Chinese billionaire aiding probe into stock exchange ‘malpractice’
BEIJING: Prominent Chinese investor and businessman Guo Guangchang was assisting authorities in an investigation, his company said, after earlier reports that he was unreachable sent shares in his company Fosun International tumbling on Friday.
In a filing to the Shanghai Stock Exchange, Shanghai Fosun Pharmaceutical Co, part of his empire, said their non-executive director Mr Guo was able to remain involved in “substantial issues”.
China’s financial watchdog agency has been conducting investigations into alleged malpractice on the country’s stock exchange, with several finance executives disappearing to help authorities with their enquiries.
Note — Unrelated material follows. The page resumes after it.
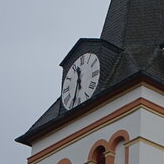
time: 11:32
The billionaire chief executive of Fosun, dubbed China’s Warren Buffett, had been out of contact since Thursday morning, business magazine Caixin had reported. Some social media reports said he was apprehended by police at Shanghai airport.
The South China Morning Post (SCMP) said it had been unable to reach the company’s public relations office, but two other Fosun executives denied the Caixin report, and said the company had been in touch with Mr Guo.
Stocks in Fosun International saw their trading suspended in Hong Kong, after losing 11.4% on the Nasdaq late on Thursday in the United States, following the report of Mr Guo’s disappearance, the SCMP said.
Trading in the affiliated Shanghai Fosun Pharmaceutical was also suspended in Hong Kong.
Both suspensions were requested by Fosun, “pending the release of an announcement containing inside information”, a company statement said.